At a recent industry meeting, I had the opportunity to speak to a McDonald’s executive about the partnerships his organization has formed with the dairy industry.
What struck me the most was this: Dairy is much more proactive in forming these partnerships than the other food commodity groups that he works with. In fact, dairy is unique.
Dairy producers can be proud of the way their checkoff money is being used to form partnerships with companies like McDonald’s and Domino’s Pizza.
For instance, there are six dedicated dairy-checkoff employees, including a food scientist, an equipment engineer, a nutritionist and others, who work side by side with the McDonald’s menu development team on a full-time basis.

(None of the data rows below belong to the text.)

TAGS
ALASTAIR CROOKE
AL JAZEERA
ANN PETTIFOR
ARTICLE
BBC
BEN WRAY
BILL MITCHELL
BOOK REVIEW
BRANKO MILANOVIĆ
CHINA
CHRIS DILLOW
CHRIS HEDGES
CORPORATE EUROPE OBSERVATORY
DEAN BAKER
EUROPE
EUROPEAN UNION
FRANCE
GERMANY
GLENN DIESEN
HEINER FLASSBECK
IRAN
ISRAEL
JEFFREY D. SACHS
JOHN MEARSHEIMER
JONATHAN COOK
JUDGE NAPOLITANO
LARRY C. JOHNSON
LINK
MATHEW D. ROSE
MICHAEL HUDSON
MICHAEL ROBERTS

McDonald’s keeps coming out with dairy-friendly items, such as the McCafé beverage line, sandwiches that utilize cheese, and new desserts.
I also want to mention Domino’s.
During the past three years, Dairy Management Inc., which manages the national dairy-checkoff program, has worked in partnership with Domino’s to improve the pizza category in general and Domino’s pizzas in particular. Historically, pizza has accounted for about 25 percent of the cheese consumed in the U.S.

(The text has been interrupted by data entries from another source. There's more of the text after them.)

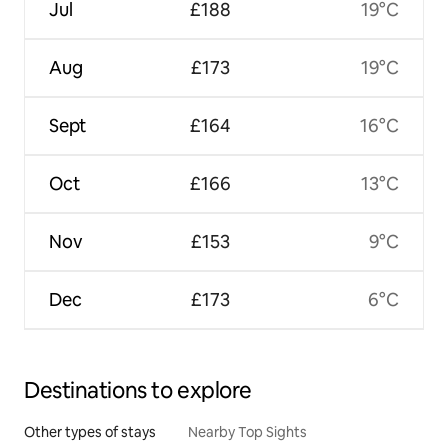
Jul
£188
19°C
Aug
£173
19°C
Sept
£164
16°C
Oct
£166
13°C
Nov
£153
9°C
Dec
£173
6°C
Destinations to explore
Other types of stays
Nearby Top Sights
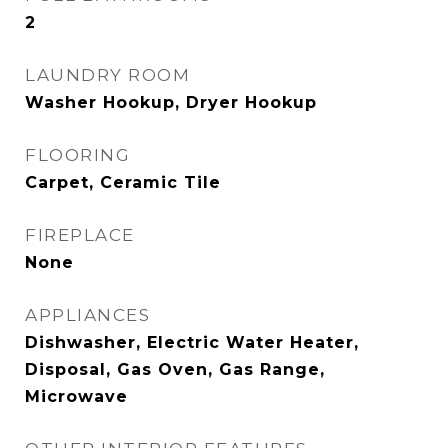
2
LAUNDRY ROOM
Washer Hookup, Dryer Hookup
FLOORING
Carpet, Ceramic Tile
FIREPLACE
None
APPLIANCES
Dishwasher, Electric Water Heater,
Disposal, Gas Oven, Gas Range,
Microwave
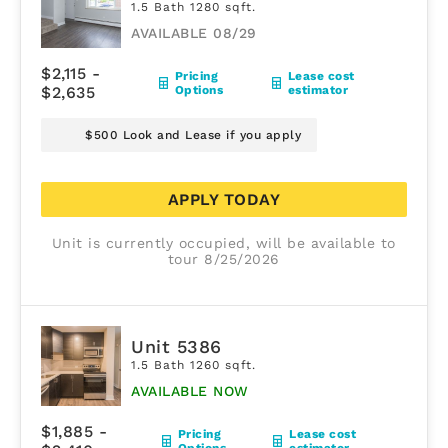
1.5 Bath 1280 sqft.
AVAILABLE 08/29
$2,115 -
Pricing
Lease cost
$2,635
Options
estimator
$500 Look and Lease if you apply
APPLY TODAY
Unit is currently occupied, will be available to
tour 8/25/2026
Unit 5386
1.5 Bath 1260 sqft.
AVAILABLE NOW
$1,885 -
Pricing
Lease cost
Options
estimator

Over the past three years, DMI has spent approximately $30 million in partnership with Domino’s. That money is leveraged with Domino’s own marketing efforts to create higher pizza sales, which also means increased cheese usage.
Currently, the company offers a carryout special, offering three-topping, large pizzas for $7.99 on Mondays, Tuesdays and Wednesdays. According to Brandon Solano, vice president for marketing and retail innovation at Domino’s, that particular promotion would not have happened without DMI’s financial assistance. So far, money from DMI has provided about one-third of the media marketing support for the carryout specials, he said.
Solano acknowledges that the $7.99 pizzas are sold at a deep discount, but it is worth it to their stores because enough extra pizzas are being sold. “It is a really thin margin for us, but with the DMI media support, we sold a lot of pizzas,” he said.
Overall, Domino’s pizza sales are very strong, he says.
Dollar sales were up 9.9 percent for Domino’s in 2010 compared to 2009. And, the volume of cheese sold was up 23 percent during that same time period. In the case of McDonald’s and Domino’s, dairy checkoff money is being leveraged with the companies’ money to create more bang for the buck.
Six years ago, I began to hear that DMI would move away from generic advertising of milk and cheese to a more partner-centered approach. Thanks to the visionaries at DMI, this has unfolded with tremendous results.
In retrospect, I can see now that the generic-advertising approach, while it may have made dairy farmers feel good to see their advertising on TV, really just made milk and cheese into commodities. The new value-added approach gives milk and cheese an important role in the success of specific menu items. Hat’s off to the partnership approach!